Com o desenvolvimento da oração trazida pelo consulente e pela leitura que se faz dela, pode-se interpretar a oração gerundiva como objeto direto do verbo ouvir.

(1) Pedro ouviu José falando sobre o assunto.

= Pedro ouviu que José falava sobre o assunto.

Pedro ouviu o quê? João falando sobre o assunto. / que João falava sobre o assunto.

No entanto, em outra frase com estrutura semelhante, a leitura parece ser dupla, implicando dupla análise sintática. Acompanhe:

(2) Ninguém viu aqueles pais ajudando os filhos?

= Ninguém viu que aqueles pais ajudavam os filhos?

ou

= Ninguém viu aqueles pais que ajudavam os filhos?

Note que a oração gerundiva pode ser analisada, no primeiro caso, como subordinada substantiva objetiva direta reduzida de gerúndio ou, no segundo caso, como oração subordinada adjetiva restritiva reduzida de gerúndio*.

Sempre às ordens!

* Por ser brasileiro o consulente, usou-se na resposta a nomenclatura gramatical brasileira.

Pergunta:

Na expressão «estar a fim de algo/alguém», e.g., (1) «estou a fim de você» ou (2) «estou a fim de ver um filme», qual função sintática da locução «a fim de» bem como da partícula que a sucede: (1) «você» e (2) «ver um filme»?

Seriam iguais em ambos os casos ou assumiriam funções diferentes?
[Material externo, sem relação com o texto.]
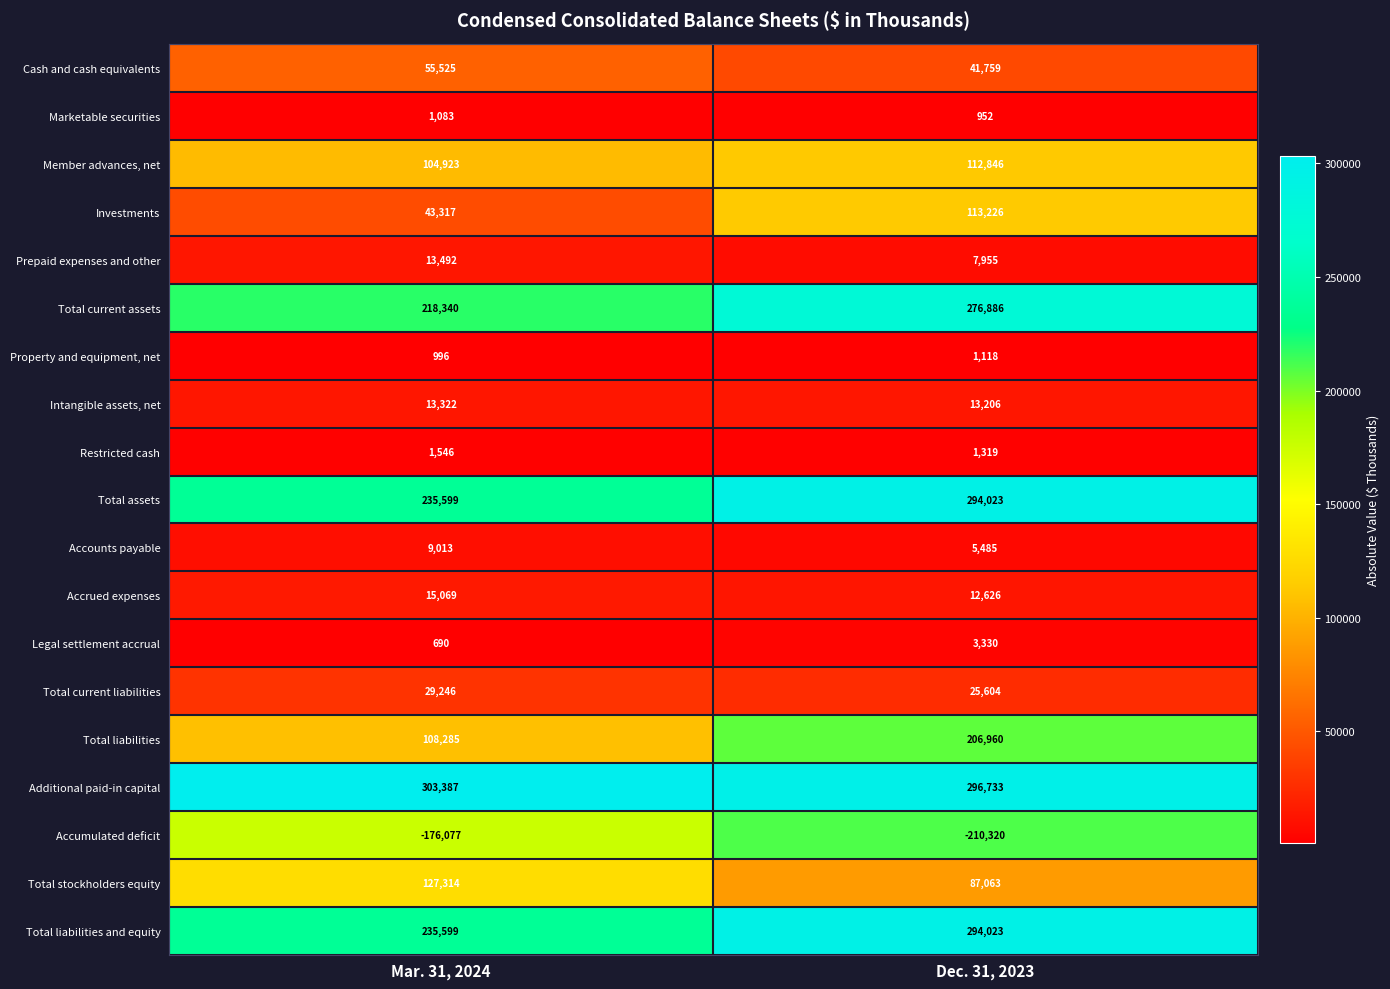

Rank the categories by Total current assets value from highest to lowest.

Dec. 31, 2023, Mar. 31, 2024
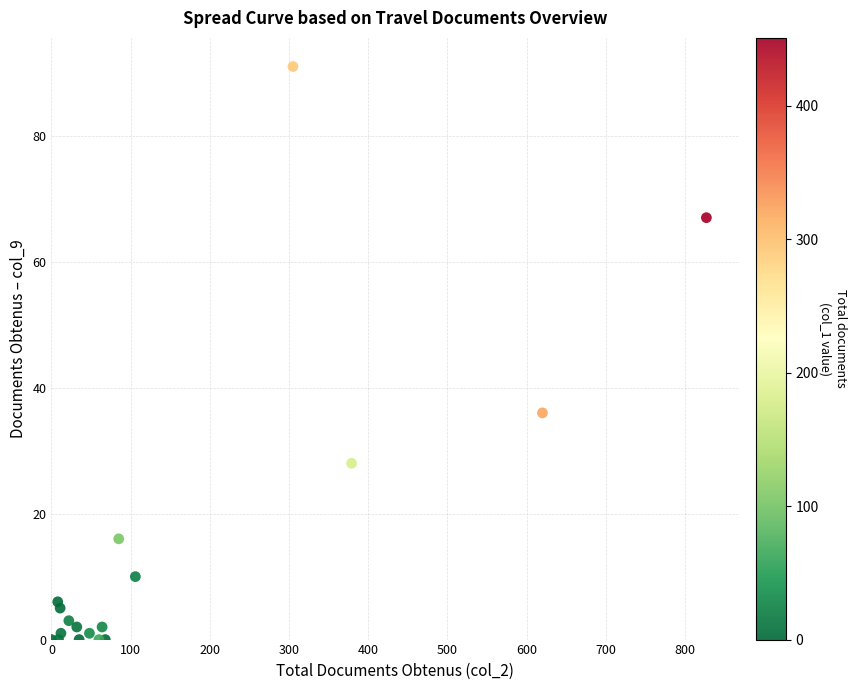

What Y value in the scatter plot is closest to 45?

36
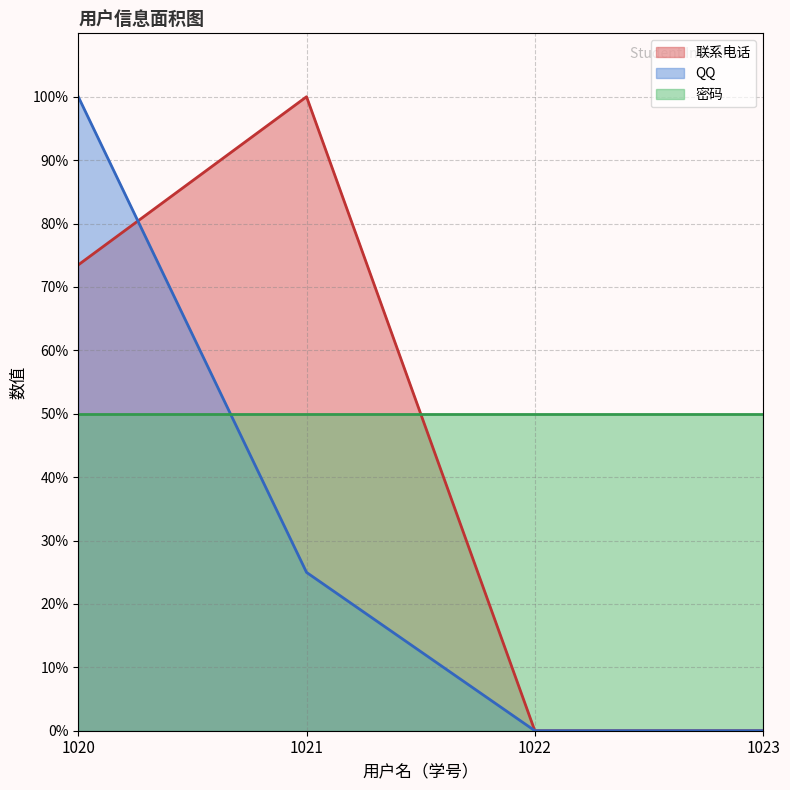

List the series in order of their overall mean, lowest first.

QQ, 联系电话, 密码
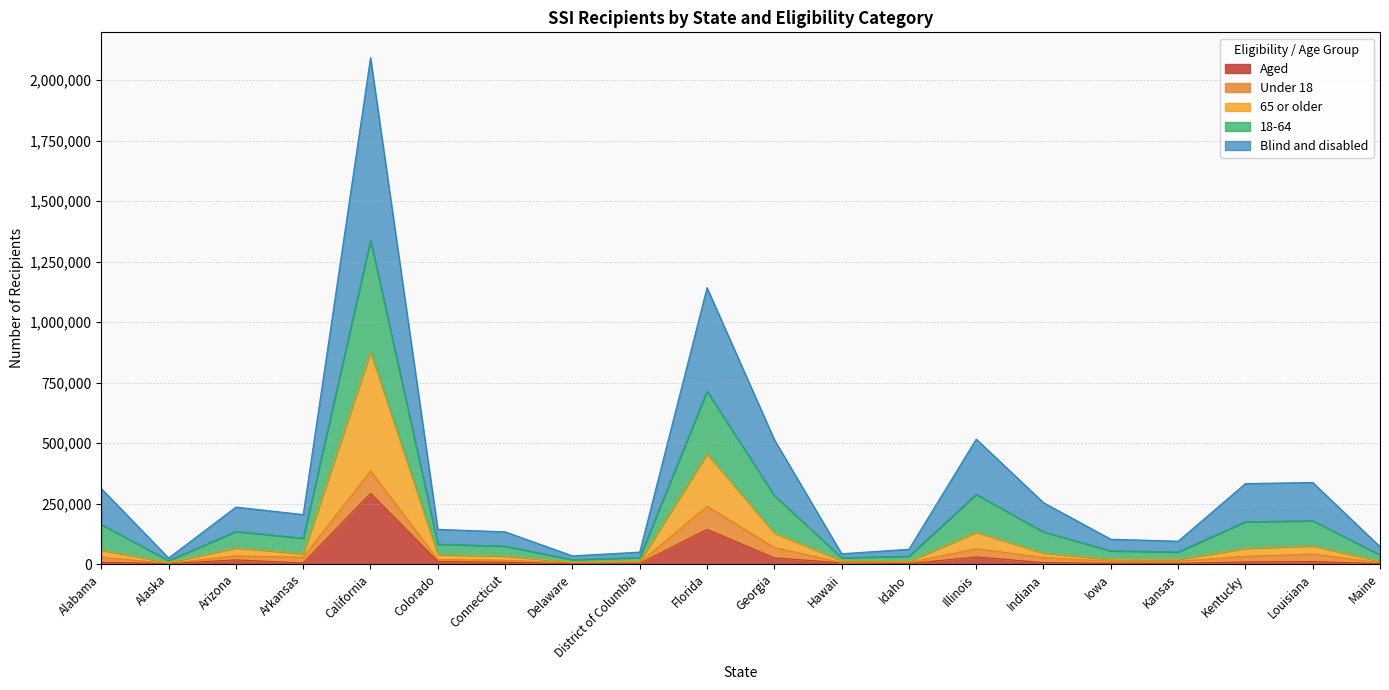

What is the maximum value for Aged?

291846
Desde já exprimo meu sentimento de gratidão e apreço pelo vosso trabalho!

Resposta:

Primeiro de tudo, agradecemos o elogio.

Sobre a construção trazida pelo consulente, os gramáticos Napoleão Mendes de Almeida, Domingos Paschoal Cegalla e Evanildo Bechara dizem ser usada em contextos informais/coloquiais – ou seja, «estar a fim de alguém/algo» indica desejo, vontade, interesse, predisposição.

Dito isso, Bechara entende que «estar a fim» constitui uma locução, uma espécie de expressão idiomática, em que «a fim» seria uma locução adjetiva, cujo núcleo (fim), segundo o Dicionário de regimes de substantivos e adjetivos, de Francisco Fernandes, exige um complemento nominal iniciado pela preposição de.

Desse modo, parece coerente analisar sintaticamente «de você» (em «Estou a fim de você») e «de ver um filme» (em «Estou a fim de ver um filme») como complementos nominais do substantivo fim, sendo a segunda construção uma oração subordinada substantiva completiva nominal reduzida de infinitivo*.

Sempre às ordens!

* Por ser brasileiro o consulente, usou-se na resposta a nomenclatura gramatical brasileira.